I sent this off a bit late to Wendy, who fortunately is on vacation (hopefully getting lots of stitching done). I'm crossing my fingers it reaches her on the day she gets back so she's not held up by my tardiness. This is Deb's; she selected lots of Workbasket designs, including the Pithies, for us to stitch, and even sent along all the possible fibers to stitch them. Edited to add: Do not ask me what this pithy means--I haven't the slightest idea.

"Why do you have so many magazines stacked over here, and why are the bindings all chewed on them?" Also edited to add, after Freckles and Deb's comment: for whatever reason, they love to rip up BF's issues of Corvette Fever. Because they like to go fast? They leave my issues of Traditional Home, House Beautiful and Metropolitan Home alone, indicating to me they do not have a clear preference on the style of furniture we buy.

"I don't approve of your choice of bedside reading matter. There's nothing here about rabbits."

August 06, 2008


I started "Sail Away," stitching at lunch at work for the first time in a long time, since there's just a small amount of homework left and studying for finals. I finished Deb's RR block also, but Blogger won't let me post the photo.

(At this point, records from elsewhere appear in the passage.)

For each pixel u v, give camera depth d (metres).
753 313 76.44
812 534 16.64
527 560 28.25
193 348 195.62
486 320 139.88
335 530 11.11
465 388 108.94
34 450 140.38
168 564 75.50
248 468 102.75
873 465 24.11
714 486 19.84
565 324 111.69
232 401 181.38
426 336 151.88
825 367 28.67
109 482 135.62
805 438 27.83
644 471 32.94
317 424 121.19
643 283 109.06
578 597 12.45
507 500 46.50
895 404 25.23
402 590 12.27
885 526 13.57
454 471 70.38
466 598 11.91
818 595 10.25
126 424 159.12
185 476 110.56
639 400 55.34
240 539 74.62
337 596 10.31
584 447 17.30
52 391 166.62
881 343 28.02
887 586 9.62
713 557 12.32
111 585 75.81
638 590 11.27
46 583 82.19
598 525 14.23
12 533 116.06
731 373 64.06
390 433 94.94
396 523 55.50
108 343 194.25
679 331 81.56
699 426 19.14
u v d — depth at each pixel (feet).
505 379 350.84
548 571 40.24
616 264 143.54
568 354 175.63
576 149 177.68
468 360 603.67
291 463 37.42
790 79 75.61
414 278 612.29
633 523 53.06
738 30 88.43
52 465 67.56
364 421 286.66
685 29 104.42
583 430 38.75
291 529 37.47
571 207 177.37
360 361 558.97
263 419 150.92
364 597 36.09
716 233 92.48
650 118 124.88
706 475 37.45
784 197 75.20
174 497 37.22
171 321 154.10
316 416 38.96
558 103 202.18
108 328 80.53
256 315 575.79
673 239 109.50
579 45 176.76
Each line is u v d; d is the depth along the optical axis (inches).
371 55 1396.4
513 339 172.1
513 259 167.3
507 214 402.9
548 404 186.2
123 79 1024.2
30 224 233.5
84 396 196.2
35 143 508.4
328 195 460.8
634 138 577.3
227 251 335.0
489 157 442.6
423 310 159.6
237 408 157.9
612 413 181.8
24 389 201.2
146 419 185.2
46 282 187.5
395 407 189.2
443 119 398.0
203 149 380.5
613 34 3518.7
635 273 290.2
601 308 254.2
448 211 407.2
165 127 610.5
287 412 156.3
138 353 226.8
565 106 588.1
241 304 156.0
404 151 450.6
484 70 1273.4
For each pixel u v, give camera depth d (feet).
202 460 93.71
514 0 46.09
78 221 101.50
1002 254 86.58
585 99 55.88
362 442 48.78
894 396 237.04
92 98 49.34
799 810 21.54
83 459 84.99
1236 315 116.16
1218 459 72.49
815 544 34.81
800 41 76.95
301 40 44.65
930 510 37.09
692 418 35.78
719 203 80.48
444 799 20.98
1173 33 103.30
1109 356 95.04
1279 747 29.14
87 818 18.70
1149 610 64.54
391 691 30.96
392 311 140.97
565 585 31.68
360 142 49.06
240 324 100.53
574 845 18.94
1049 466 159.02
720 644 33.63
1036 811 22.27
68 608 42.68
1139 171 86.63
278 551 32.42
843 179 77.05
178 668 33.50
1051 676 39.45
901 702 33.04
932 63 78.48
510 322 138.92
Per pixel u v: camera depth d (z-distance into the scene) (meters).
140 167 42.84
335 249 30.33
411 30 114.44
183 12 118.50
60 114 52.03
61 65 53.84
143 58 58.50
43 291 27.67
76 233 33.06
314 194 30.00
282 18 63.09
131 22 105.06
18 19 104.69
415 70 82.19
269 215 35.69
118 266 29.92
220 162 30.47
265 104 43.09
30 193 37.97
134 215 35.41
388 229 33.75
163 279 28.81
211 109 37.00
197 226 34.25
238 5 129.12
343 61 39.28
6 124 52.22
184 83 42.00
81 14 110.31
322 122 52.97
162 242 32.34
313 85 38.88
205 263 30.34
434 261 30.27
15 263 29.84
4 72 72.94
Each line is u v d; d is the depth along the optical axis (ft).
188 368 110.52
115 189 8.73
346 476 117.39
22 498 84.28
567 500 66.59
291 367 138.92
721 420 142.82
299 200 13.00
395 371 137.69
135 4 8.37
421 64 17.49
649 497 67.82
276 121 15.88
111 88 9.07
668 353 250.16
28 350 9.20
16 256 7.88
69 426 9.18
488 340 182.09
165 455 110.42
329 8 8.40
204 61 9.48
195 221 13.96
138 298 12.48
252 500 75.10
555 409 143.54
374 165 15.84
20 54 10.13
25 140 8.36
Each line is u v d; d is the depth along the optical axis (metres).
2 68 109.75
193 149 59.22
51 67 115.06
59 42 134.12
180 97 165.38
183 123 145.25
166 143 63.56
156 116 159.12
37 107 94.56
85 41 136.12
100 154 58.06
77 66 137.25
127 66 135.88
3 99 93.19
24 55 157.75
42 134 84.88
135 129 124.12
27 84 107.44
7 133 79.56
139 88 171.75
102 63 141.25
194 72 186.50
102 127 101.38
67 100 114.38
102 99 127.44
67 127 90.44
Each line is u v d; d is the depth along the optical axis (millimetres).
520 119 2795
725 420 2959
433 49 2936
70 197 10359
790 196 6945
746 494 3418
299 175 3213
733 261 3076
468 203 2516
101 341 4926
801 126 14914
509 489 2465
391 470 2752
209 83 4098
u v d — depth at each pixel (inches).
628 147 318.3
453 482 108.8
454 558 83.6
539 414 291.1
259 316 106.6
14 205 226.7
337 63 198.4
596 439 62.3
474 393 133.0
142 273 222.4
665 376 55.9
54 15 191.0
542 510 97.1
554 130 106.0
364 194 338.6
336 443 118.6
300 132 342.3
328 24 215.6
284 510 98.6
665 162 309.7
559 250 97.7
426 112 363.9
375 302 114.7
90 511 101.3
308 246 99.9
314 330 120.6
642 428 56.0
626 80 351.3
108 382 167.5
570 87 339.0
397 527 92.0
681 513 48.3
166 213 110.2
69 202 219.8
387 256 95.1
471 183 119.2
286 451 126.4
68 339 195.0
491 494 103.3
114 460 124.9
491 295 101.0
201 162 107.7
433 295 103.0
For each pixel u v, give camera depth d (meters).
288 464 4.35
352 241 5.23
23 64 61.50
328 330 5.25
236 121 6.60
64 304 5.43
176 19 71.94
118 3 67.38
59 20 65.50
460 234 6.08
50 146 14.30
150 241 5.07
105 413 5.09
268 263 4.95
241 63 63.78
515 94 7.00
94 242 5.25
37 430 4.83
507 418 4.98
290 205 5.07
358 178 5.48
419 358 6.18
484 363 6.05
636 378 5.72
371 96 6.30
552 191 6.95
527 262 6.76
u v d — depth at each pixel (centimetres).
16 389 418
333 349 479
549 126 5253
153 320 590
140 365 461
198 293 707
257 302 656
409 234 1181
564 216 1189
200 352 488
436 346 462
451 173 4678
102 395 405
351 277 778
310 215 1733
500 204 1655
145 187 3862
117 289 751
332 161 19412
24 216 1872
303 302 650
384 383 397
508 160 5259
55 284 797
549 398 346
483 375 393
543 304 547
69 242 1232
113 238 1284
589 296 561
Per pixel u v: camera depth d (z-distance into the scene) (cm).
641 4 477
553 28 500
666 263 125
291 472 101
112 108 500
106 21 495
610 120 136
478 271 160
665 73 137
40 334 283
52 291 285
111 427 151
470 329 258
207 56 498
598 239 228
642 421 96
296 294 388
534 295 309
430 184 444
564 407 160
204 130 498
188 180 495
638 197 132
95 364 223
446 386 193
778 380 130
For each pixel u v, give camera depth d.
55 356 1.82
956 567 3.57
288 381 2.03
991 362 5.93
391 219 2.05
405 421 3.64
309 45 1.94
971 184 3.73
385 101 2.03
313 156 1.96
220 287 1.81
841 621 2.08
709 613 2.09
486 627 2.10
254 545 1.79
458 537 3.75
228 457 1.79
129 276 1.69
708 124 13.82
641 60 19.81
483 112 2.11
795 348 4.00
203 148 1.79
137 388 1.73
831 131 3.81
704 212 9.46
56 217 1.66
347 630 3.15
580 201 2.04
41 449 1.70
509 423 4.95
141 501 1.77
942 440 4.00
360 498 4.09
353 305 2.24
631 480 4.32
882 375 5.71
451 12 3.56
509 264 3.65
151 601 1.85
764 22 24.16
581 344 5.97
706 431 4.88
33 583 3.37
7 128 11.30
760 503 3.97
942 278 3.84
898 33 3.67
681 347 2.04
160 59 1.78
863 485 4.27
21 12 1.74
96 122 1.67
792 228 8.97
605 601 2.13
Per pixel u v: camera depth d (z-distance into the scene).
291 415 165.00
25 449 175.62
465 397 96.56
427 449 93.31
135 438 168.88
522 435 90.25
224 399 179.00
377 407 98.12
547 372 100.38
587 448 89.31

And here are the buns, draped over each other, napping. Although we run the A/C, it's still warm upstairs, so you'd think they wouldn't want to be all curled up together. Do you suppose bunnies sweat through their feet? These cage doors stay open, since there's a baby gate up to this room, but they seem to prefer napping in their cage.

August 03, 2008


I got up early yesterday to go to the farmer's market and bought these:

I made jam with the raspberries and I made a cobbler with the blackberries. I'll make muffins with the blueberries, for lunches. That's probably all we'll have this week, since we didn't bother going to the grocery store this weekend. Frankly, I'm tired of the grocery store. I'd rather spend my money at the needlework store, which I did today. I went to Everything Cross Stitch and bought "Sail Away." Hah! You knew I was going to do that, didn't you? Did you think "And They Sinned" would occupy me for long? I figure I've got about 5 cylinders of oatmeal in the closet. A quick stop at Wa-wa for bread and milk, and we've got dinner for a week, especially since I now have all that raspberry jam.

Because I was thinking about berries, I pulled this out--LHN's "Morning Berries."

The color in the lady's dress is called "Berry Cobbler"; it's a GAST color.

"I'm a Pink Berry. You should go visit Cadbury at Bunny Girl's Website. She just adopted him, and he's cute as a button."